# St aug soil test results



## sabanist (Mar 28, 2019)

So i had a soil test done. I read where it advised in raising the ph with lime.

Any recommendations would be helpful.


----------



## g-man (Jun 15, 2017)

I can barely read it. The resolution is too low. I think it says to apply 36lb/ksqft of lime. Use Calcitic lime per the Soil Remediation Guide in my signature.


----------



## sabanist (Mar 28, 2019)

Yea the pic came out fuzzy

It reads:

Ph 5.7 (6.5 being the target)
AE buffer value 7.6 (not sure what this is or what it is used for)
Phosphorus 85 (high)
Potassium 92 (high)
Magnesium 151 (high)
Calcium 571 (FL soils are typically high in Ca)
Sulfur 33.9
Copper 1.6
manganese 14.7
Zinc 9.9

If I already placed dolimitic lime, what do you suggest in going forward?


----------



## Ridgerunner (May 16, 2017)

Ph 5.7 (6.5 being the target)
AE buffer value 7.6 (not sure what this is or what it is used for)

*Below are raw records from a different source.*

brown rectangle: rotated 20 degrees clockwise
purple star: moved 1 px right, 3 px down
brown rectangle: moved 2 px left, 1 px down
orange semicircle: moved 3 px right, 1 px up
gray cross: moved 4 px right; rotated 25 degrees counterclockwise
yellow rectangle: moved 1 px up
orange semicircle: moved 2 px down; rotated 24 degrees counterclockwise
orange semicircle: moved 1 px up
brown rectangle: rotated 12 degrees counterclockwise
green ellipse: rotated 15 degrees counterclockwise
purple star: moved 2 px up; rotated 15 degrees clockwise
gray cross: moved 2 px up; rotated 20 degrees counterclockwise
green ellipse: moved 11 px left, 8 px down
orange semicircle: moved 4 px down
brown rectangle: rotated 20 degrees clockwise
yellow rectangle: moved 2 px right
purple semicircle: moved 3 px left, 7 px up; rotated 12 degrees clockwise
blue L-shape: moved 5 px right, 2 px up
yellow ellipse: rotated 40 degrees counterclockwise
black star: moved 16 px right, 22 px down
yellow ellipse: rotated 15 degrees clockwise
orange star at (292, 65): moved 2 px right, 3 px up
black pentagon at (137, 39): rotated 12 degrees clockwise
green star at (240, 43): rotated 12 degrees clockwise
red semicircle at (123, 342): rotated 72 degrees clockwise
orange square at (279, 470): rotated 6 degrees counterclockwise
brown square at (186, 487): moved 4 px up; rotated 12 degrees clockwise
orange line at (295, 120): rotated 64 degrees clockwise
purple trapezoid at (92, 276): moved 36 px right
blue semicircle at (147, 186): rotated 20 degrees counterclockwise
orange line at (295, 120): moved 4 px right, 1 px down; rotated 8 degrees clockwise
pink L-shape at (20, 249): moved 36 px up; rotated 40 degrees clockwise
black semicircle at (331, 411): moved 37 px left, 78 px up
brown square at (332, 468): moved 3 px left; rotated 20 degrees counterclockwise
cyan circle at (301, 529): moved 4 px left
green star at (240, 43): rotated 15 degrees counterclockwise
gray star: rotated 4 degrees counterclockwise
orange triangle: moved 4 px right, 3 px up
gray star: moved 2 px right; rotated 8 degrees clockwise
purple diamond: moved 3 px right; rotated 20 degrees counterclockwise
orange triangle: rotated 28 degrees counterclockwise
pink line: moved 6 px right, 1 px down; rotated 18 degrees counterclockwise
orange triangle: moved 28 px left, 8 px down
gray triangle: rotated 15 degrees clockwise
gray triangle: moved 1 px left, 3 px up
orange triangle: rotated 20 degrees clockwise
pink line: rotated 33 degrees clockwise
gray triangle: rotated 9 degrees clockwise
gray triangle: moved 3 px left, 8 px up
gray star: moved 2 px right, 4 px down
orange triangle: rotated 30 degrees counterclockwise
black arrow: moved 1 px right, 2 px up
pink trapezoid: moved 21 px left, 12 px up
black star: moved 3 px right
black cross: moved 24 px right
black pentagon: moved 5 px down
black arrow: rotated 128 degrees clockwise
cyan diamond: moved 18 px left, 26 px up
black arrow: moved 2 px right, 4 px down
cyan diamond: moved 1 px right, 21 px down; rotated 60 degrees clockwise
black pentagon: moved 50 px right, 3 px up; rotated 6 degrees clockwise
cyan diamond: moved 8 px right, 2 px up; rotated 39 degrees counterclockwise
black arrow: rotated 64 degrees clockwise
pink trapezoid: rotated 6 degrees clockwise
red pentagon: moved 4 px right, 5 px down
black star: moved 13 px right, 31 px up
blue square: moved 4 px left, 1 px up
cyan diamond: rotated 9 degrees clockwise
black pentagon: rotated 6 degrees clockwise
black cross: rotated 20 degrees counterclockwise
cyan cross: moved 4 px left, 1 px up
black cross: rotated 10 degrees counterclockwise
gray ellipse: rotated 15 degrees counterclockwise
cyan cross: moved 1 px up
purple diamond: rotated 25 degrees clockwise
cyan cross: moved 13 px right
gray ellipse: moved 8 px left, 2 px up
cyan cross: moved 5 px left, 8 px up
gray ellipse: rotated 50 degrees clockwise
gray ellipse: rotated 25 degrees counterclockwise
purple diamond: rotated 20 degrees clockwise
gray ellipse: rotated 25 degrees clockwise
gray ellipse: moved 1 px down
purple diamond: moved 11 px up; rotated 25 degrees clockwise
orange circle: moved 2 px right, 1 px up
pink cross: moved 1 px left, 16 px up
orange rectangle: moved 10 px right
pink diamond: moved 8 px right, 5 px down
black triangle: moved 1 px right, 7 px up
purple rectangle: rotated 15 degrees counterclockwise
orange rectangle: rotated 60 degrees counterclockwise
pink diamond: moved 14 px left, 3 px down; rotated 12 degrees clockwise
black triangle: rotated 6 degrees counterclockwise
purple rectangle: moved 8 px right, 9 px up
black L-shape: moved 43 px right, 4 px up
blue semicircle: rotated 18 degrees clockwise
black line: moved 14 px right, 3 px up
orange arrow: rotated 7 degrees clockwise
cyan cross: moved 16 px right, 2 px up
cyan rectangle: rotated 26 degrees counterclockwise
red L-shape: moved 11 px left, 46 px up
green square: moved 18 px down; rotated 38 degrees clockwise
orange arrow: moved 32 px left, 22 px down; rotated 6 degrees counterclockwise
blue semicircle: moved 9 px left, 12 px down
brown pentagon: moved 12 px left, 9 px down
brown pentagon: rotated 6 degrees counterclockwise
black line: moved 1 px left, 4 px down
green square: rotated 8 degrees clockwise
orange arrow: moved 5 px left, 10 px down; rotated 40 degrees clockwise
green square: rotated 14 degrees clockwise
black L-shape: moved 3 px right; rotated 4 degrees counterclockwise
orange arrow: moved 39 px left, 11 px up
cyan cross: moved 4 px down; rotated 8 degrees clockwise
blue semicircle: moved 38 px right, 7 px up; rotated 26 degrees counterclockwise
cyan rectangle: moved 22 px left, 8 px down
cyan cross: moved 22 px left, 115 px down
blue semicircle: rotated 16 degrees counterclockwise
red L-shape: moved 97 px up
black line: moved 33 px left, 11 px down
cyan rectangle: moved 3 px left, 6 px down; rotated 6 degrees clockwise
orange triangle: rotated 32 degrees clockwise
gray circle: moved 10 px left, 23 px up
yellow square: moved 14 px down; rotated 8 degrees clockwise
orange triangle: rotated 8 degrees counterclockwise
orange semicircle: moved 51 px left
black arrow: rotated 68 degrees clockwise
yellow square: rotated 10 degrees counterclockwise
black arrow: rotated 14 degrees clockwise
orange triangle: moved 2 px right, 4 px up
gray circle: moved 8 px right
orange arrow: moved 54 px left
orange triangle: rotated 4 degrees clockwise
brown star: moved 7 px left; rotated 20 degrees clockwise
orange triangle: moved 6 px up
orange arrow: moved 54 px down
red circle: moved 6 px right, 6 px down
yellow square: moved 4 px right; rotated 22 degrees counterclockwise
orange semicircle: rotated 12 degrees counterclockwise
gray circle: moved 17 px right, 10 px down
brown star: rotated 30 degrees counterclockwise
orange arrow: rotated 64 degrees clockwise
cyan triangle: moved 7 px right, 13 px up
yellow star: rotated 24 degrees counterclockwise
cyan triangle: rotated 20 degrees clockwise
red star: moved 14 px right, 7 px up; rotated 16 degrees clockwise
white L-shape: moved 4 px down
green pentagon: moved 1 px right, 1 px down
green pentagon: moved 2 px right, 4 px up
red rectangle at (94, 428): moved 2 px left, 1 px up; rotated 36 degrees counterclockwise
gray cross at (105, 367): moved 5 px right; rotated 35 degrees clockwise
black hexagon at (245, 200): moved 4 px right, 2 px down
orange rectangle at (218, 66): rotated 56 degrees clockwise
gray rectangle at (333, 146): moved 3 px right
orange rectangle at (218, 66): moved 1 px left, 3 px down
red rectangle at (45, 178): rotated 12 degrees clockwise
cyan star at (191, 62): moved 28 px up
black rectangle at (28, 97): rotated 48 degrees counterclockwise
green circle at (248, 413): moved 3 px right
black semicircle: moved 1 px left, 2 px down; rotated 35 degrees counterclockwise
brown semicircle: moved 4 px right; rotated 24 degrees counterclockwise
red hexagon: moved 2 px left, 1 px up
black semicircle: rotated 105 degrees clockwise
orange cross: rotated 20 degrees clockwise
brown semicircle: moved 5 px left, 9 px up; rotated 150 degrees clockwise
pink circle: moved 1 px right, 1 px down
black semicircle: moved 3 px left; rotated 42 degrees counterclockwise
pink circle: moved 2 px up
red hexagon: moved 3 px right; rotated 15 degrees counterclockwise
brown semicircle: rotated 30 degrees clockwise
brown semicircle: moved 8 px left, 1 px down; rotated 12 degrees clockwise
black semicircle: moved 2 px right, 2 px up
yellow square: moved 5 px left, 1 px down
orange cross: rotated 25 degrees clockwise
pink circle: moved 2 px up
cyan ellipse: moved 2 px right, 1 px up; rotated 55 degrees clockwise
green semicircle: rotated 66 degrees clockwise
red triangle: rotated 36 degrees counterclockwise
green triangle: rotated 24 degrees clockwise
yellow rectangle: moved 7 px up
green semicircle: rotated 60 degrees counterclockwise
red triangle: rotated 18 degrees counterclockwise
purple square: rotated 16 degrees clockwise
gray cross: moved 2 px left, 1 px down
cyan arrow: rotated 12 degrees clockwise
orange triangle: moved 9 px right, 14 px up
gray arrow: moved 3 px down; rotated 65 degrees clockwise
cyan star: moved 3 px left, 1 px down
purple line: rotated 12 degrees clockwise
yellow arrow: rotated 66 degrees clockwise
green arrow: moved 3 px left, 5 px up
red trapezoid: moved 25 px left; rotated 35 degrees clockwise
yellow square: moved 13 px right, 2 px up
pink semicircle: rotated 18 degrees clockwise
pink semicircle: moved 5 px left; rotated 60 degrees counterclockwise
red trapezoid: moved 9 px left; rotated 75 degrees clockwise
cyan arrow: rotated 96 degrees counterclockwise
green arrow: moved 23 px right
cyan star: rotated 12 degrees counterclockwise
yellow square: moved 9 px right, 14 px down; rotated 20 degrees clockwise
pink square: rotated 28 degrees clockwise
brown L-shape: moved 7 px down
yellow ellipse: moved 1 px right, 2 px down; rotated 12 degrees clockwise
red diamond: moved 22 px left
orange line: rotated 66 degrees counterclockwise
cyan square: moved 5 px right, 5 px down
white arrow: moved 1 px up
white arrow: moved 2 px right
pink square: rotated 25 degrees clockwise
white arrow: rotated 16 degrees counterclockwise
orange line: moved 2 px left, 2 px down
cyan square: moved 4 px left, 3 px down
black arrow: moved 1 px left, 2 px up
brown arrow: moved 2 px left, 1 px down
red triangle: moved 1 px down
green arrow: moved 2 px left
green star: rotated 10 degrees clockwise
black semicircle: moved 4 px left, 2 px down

It is one (the particular one used here is the Adams/Evans "AE") of the tests (called Buffer pH) used to calculate the amount of lime needed to raise the pH of the tested soil to a targeted pH value. Somewhere on your report there should be a recommended amount of lime to apply. It should be equal to about 1.25 tons/acre of 67 ECCC lime or around 38 lbs/M of 100 CEC lime.


----------



## sabanist (Mar 28, 2019)

OK, i read where dolimitic lime takes quite a while to do anything to the ph level. So I laid down some calcitic lime today that is supposed to raise teh ph within 2 weeks or so. i also read calcitic lime is only effective for a few months. So ideally by the time the calcitic wears off the dolimitic will keep the ph stable. Either that or it will make it alkaline.

I'll do another soil test around july or aug.


----------



## g-man (Jun 15, 2017)

The difference between dolomitic and calcitic lime is the amount of mg and nothing to do with rate of change. The particle size (mesh) determines how fast it dissolves (smaller = faster).

You need to apply the 37lb per 1000sqft to address your soil pH. You have to apply it at the rate / frequency the bag says. Don't try to do more since it can hurt your lawn.

This is a marathon not a 100m race. We want to adjust your soil without damaging your lawn, so it will take some time.


----------